FED rescues AIG, Barclays buys Lehman U.S. unit
Nine o'Clock - 18 Septembrie 2008
U.S. authorities engineered an USD 85 bln rescue of insurance giant American International Group Inc, staving off bankruptcy and bringing a measure of calm to shell-shocked global markets. The bailout, made amid a cataclysmic week for the financial sector, marks a reversal of Washington's vow not to step in and calls for the U.S. Federal Reserve to lend up to USD 85 bln to AIG for two years in exchange for a 79.9 per cent equity stake.It came just two days after U.S. authorities refused to rescue investment bank Lehman Brothers Holdings Inc, forcing it into bankruptcy court despite pleas from Wall Street's chiefs. AIG's lifeline bought time for investors to digest an unprecedented run of events that has altered the shape of Wall Street, but did little ease a funding squeeze caused by the turmoil.
"Thank God," exclaimed Daniel Fuss, an influential bond manager who oversees more than USD 100 bln at Loomis, Sayles & Co in Boston. "AIG is interwoven with so many people and touches many companies around the world. This is a huge relief to many parts of the financial markets." The Fed stepped in amid worries that a collapse of AIG could cause far-reaching damage to the global financial system, although some market players argued that the government's move brings just a short-term respite and could do long-term harm. European shares rose in early trade on Wednesday with banking stocks rebounding following hefty losses in the previous two sessions as AIG got an emergency rescue package from the Federal Reserve. "European financials should rally based on what the Federal Reserve did last night to rescue AIG. It looks like a better deal than expected," said Bernard McAlinden, market strategist at NCB Stockbrokers. Meanwhile the UK's biggest mortgage lender HBOS Plc and Lloyds TSB contemplated a merger which would reshape British banking. Shares in Britain's HBOS Plc were initially sharply lower for a sixth consecutive day on Wednesday, but recovered after a source familiar with the matter confirmed a reprt that it was in merger talks with Lloyds TSB. Also, oil rebounded yesterday after the USD 85 bln U.S. government rescue of insurer American International Group appeared to reassure global financial markets. U.S. light crude for October delivery was up USD 2.70 at USD 93.85 a barrel at 1044 GMT after a session high of USD 95.00.
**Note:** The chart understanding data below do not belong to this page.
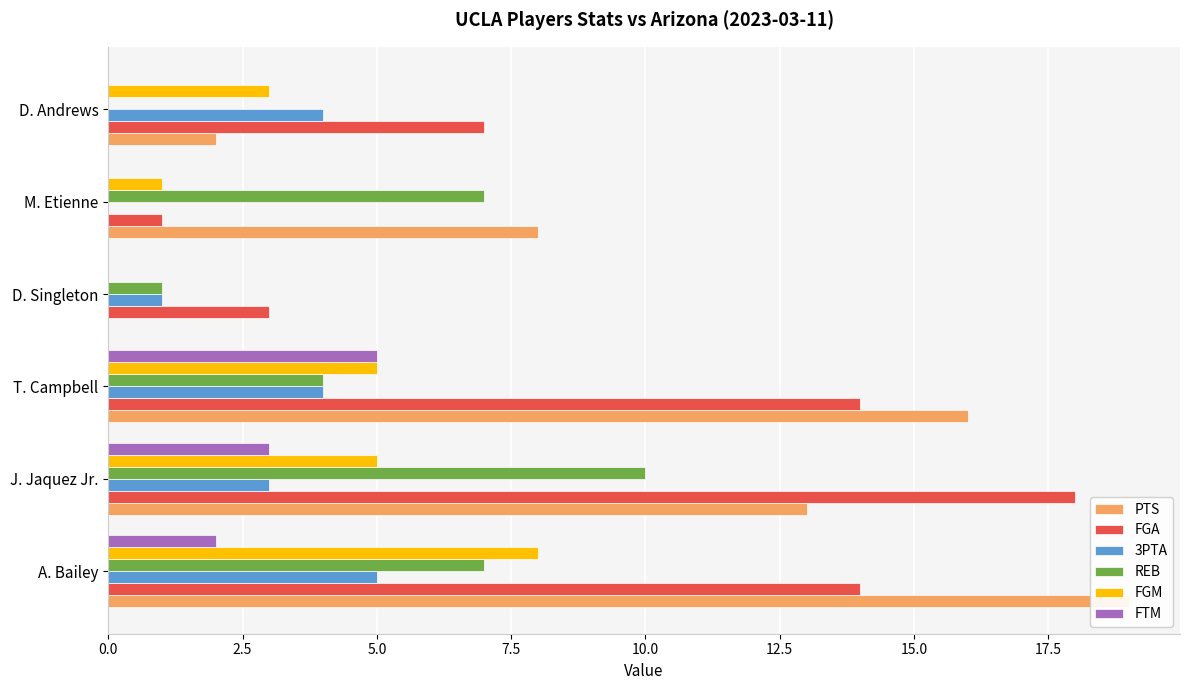

How many series are shown in this chart?

6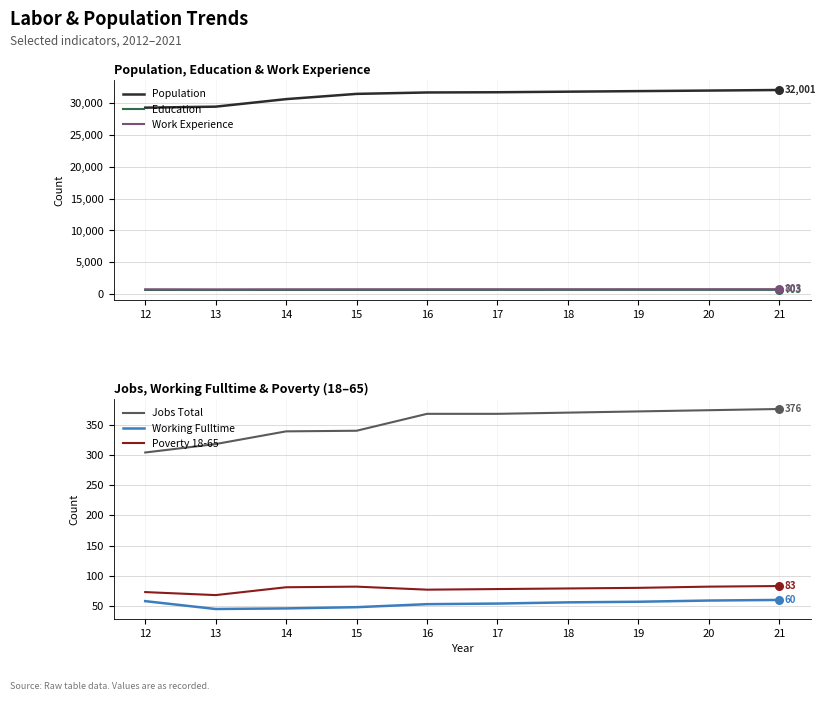

Which series reaches the maximum Y coordinate?

Population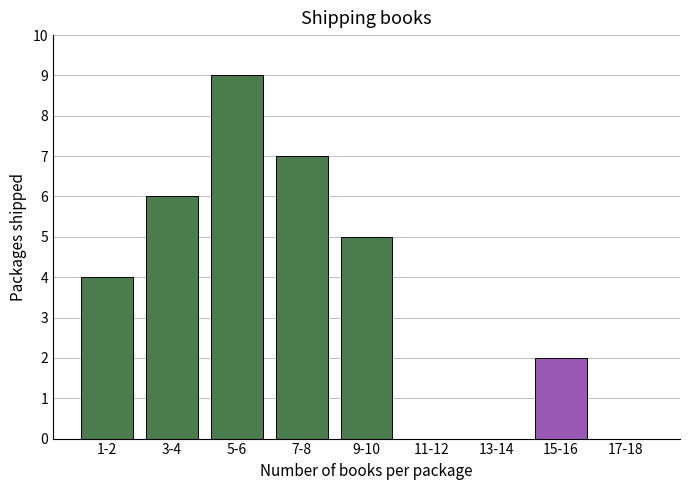

Reading left to right, extract all data points from this chart.

1-2=4	3-4=6	5-6=9	7-8=7	9-10=5	11-12=0	13-14=0	15-16=2	17-18=0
"I think it was a flight of capital out of the futures markets and now we are coming back to fundamentals," said Simon Wardell of Global Insight in London. "I think a lot of that (investor) cash is out of commodities and will stay out," said Wardell. "We've had outages in the Gulf of Mexico, and I think a lot of that was overlooked," he said. Oil is down by more than a third from a record peak of USD 147.27 on July 11, partly due to a reduction in demand from top energy consumer the United States, where economic growth is flagging. The fall accelerated this week because of financial market fallout from the collapse of Lehman and AIG's troubles.
"Everyone feared there would be a big meltdown in the financial sector that would affect the economy. Now they are hoping we'll just get through the AIG situation and that may be lifting the market," said Anthony Nunan, a risk management executive at Tokyo-based Mitsubishi Corp. AIG's problems and Lehman Brothers' bankruptcy had triggered an investor flight to safe haven assets such as government bonds and gold. Gold climbed on Wednesday in line with a relief rally across the commodities spectrum after the rescue of AIG.